Rappelons que l’Alliance a été crée en 1949 dans le but de garantir la résistance collective de ses membres à une attaque armée venant d’ailleurs. Le droit de légitime défense, aussi bien individuelle que collective, est reconnu par l’article 51 de la Charte des Nations Unies. La Charte de l’OTAN prévoit que les mesures entreprises en cas d’attaque prendront fin quand le Conseil de Sécurité de l’ONU aura pris les mesures nécessaires pour rétablir la paix et la sécurité internationales. En résumé, l’OTAN est conçu comme une organisation d’autodéfense de ses membres qui, en dehors du cas d’une agression, mèneront des relations internationales et pacifiques.
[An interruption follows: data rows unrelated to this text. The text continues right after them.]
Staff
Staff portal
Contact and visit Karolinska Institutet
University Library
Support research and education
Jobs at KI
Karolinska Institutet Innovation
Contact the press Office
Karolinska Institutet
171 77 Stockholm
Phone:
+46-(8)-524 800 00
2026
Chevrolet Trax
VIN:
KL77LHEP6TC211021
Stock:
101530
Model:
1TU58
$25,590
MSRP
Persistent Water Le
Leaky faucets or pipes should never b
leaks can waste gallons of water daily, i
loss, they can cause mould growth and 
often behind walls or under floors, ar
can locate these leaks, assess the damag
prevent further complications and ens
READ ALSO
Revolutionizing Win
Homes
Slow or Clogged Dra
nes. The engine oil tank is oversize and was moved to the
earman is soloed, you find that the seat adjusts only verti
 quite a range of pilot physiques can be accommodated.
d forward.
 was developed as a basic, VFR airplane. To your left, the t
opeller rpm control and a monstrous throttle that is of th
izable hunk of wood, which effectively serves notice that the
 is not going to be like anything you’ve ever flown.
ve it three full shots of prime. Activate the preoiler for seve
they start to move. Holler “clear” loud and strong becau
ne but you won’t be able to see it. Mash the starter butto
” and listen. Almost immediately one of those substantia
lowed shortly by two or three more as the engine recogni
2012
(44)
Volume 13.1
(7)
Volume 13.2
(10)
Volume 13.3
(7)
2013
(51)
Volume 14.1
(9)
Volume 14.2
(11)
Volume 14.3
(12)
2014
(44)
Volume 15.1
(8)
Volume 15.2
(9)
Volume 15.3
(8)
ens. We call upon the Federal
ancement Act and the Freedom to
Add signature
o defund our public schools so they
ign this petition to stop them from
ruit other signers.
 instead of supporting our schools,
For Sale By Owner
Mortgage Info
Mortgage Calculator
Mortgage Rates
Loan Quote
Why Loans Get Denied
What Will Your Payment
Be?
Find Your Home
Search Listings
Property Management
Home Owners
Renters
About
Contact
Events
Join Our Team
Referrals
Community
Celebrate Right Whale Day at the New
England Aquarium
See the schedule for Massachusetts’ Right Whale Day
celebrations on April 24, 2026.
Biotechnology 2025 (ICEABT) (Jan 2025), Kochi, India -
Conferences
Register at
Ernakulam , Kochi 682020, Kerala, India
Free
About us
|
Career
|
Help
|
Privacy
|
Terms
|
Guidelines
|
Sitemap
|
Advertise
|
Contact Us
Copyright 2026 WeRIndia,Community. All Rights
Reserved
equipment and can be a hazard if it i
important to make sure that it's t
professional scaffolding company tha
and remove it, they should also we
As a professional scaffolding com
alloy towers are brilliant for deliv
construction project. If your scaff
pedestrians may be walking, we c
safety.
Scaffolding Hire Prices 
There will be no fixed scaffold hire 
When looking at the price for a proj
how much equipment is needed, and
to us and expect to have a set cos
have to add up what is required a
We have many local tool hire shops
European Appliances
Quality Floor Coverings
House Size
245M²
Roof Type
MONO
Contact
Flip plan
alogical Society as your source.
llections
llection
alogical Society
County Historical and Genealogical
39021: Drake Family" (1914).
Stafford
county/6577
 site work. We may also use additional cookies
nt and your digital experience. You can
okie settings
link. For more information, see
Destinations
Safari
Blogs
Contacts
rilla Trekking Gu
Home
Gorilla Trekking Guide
L’Alliance n’a pas été créée pour les « interventions extérieures » ou « les projections » mentionnées à son époque par Jacques Chirac et aujourd’hui par Nicolas Sarkozy. Sa charte, modifiée pour la dernière fois en 1953, le confirme. Elle confirme aussi que ses actions sont soumises au Conseil de sécurité de l’ONU.
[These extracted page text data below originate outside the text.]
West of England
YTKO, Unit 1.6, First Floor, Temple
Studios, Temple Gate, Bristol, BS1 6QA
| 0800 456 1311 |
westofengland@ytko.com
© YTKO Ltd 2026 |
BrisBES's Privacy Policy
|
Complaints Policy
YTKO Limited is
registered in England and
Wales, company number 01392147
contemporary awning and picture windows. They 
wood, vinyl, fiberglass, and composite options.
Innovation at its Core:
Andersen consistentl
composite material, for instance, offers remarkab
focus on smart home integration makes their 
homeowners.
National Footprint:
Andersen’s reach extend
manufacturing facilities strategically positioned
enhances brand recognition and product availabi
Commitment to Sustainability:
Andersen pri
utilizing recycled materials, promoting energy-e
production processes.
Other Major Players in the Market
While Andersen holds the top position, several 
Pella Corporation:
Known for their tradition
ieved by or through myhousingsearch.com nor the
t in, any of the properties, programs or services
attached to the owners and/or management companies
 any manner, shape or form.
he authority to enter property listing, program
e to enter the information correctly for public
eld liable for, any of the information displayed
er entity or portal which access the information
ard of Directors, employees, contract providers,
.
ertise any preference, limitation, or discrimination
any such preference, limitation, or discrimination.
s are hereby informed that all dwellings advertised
Mais, après la chute du mur de Berlin, petit à petit l’Alliance s’est transformée, sans toucher à un iota de sa charte et sans l’aval du Conseil de Sécurité de l’ONU, en une sorte de gendarme mondial qui interviendrait par la force armée là où bon lui semble. Agresser et ruiner un petit pays, Serbie-Monténégro, membre de l’ONU, semer des dizaines de milliers d’obus remplis d’uranium appauvri et autant de bombes anti personnelles destinées à rendre invalides, sinon à tuer, surtout des civils innocents. Installer dans une de ses provinces ses bases militaires et faire tout le nécessaire pour préparer la sécession de la dite province, le nettoyage ethnique aidant, de la mère patrie. Dans un autre pays, l’Afghanistan, protéger, comme une garde prétorienne, un gouvernement installé par l’Oncle Sam dont les habitants eux mêmes ne veulent pas. Participer activement par des actions armées contre des "terroristes" quitte à provoquer la mort de centaines de civils innocents. Finalement, agir en réalité comme agit toute armée d’occupation.
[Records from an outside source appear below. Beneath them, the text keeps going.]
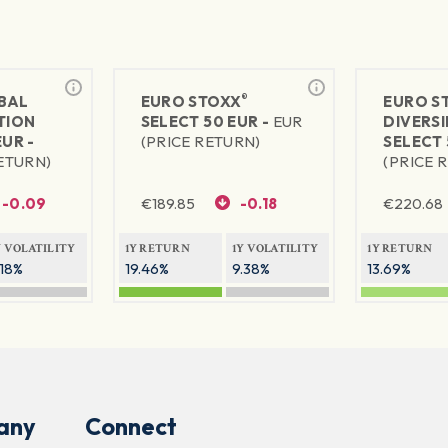
®
BAL
EURO STOXX
EURO S
TION
SELECT 50 EUR -
EUR
DIVERSI
EUR -
(PRICE RETURN)
SELECT 
RETURN)
(PRICE 
-0.09
€
189.85
-0.18
€
220.68
Y VOLATILITY
1Y RETURN
1Y VOLATILITY
1Y RETURN
.18%
19.46%
9.38%
13.69%
any
Connect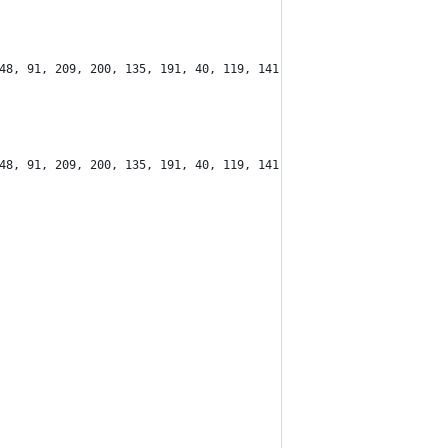
48, 91, 209, 200, 135, 191, 40, 119, 141, 202, 241, 223, 195, 11
48, 91, 209, 200, 135, 191, 40, 119, 141, 202, 241, 223, 195, 11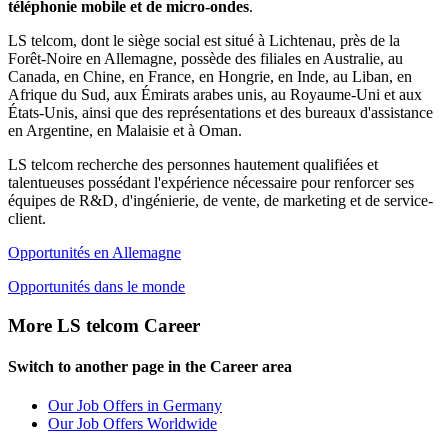
téléphonie mobile et de micro-ondes
.
LS telcom, dont le siège social est situé à Lichtenau, près de la
Forêt-Noire en Allemagne, possède des filiales en Australie, au
Canada, en Chine, en France, en Hongrie, en Inde, au Liban, en
Afrique du Sud, aux Émirats arabes unis, au Royaume-Uni et aux
États-Unis, ainsi que des représentations et des bureaux d'assistance
en Argentine, en Malaisie et à Oman.
LS telcom recherche des personnes hautement qualifiées et
talentueuses possédant l'expérience nécessaire pour renforcer ses
équipes de R&D, d'ingénierie, de vente, de marketing et de service-
client.
Opportunités en Allemagne
Opportunités dans le monde
More LS telcom Career
Switch to another page in the Career area
Our Job Offers in Germany
Our Job Offers Worldwide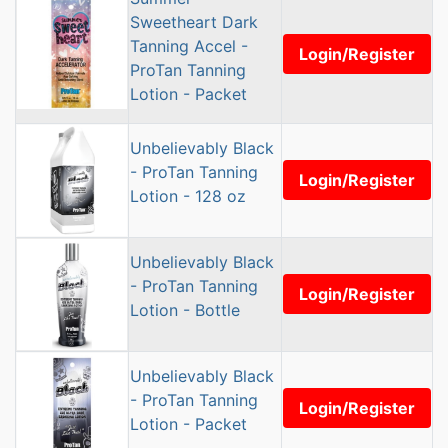
Sweetheart Dark
Tanning Accel -
Login/Register
ProTan Tanning
Lotion - Packet
Unbelievably Black
- ProTan Tanning
Login/Register
Lotion - 128 oz
Unbelievably Black
- ProTan Tanning
Login/Register
Lotion - Bottle
Unbelievably Black
- ProTan Tanning
Login/Register
Lotion - Packet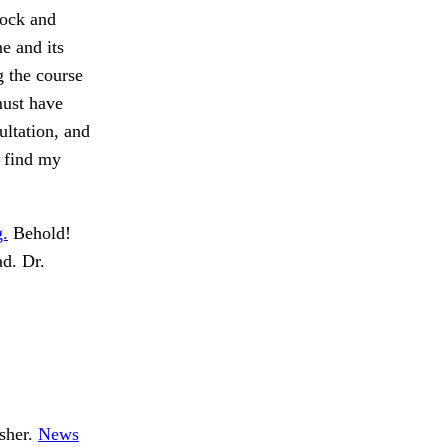
rock and
e and its
g the course
must have
ultation, and
o find my
g.
Behold!
ad. Dr.
Esher.
News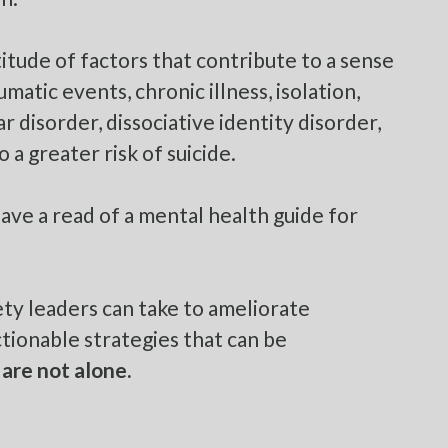
titude of factors that contribute to a sense
matic events, chronic illness, isolation,
ar disorder, dissociative identity disorder,
 a greater risk of suicide.
have a read of a
mental health guide for
ety leaders can take to ameliorate
ionable strategies that can be
 are not alone
.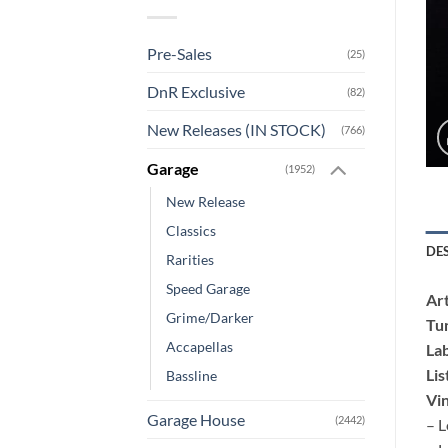
Pre-Sales
(25)
DnR Exclusive
(82)
New Releases (IN STOCK)
(766)
Garage
(1952)
New Release
Classics
DE
Rarities
Speed Garage
Art
Grime/Darker
Tu
Accapellas
Lab
Lis
Bassline
Vin
Garage House
(2442)
– L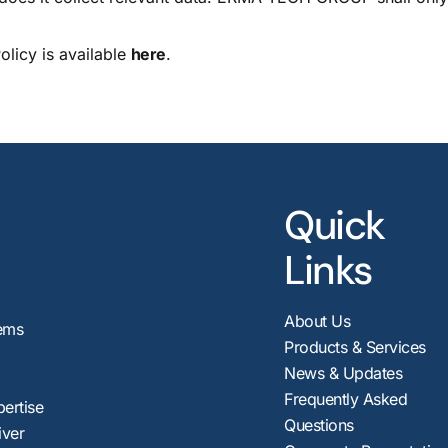
licy is available
here
.
Quick
Links
About Us
ems
Products & Services
News & Updates
Frequently Asked
pertise
Questions
iver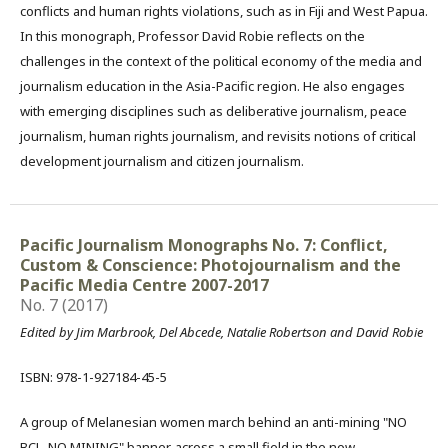
conflicts and human rights violations, such as in Fiji and West Papua.
In this monograph, Professor David Robie reflects on the
challenges in the context of the political economy of the media and
journalism education in the Asia-Pacific region. He also engages
with emerging disciplines such as deliberative journalism, peace
journalism, human rights journalism, and revisits notions of critical
development journalism and citizen journalism.
Pacific Journalism Monographs No. 7: Conflict,
Custom & Conscience: Photojournalism and the
Pacific Media Centre 2007-2017
No. 7 (2017)
Edited by Jim Marbrook, Del Abcede, Natalie Robertson and David Robie
ISBN: 978-1-927184-45-5
A group of Melanesian women march behind an anti-mining "NO
BCL, NO MINING" banner, across a small field in the now-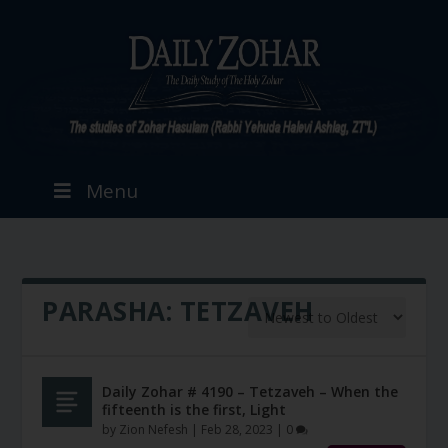
Menu
PARASHA:
TETZAVEH
Daily Zohar # 4190 – Tetzaveh – When the
fifteenth is the first, Light
by
Zion Nefesh
|
Feb 28, 2023
|
0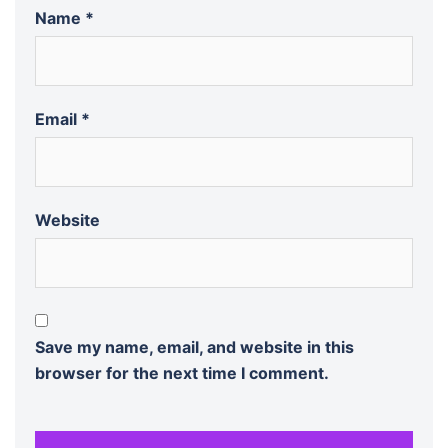
Name
*
Email
*
Website
Save my name, email, and website in this
browser for the next time I comment.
Et dans le commandement d’une telle organisation Sarkozy veut intégrer la France …Comme l’acte de l’anéantissement de son prestige dans le monde, particulièrement dans le monde arabe, on ne peut pas faire mieux.

Mais, même si c’était fait, les media et les politiciens obéissants aidant, l’influence de la France dans l’Organisation militaire unifiée sur les décisions de l’Otan sera directement proportionnelle au nombre des unités de l’air, de terre et de marine mises à la disposition de l’Alliance. Quant à « l’option réaliste qui s’offre à la France est de construire un atlantisme équilibré, dans lequel l’Europe, France en tête, jouera un rôle de partenaire fiable et actif… » (LE FIGARO du 11.04.2008), ceci me rappelle une boutade de Staline, à la fin des années quarante : « Pape, combien de divisions ? ».
Je parie que l’Oncle Sam ne dirait pas autre chose. Et qu’il agira en conséquence.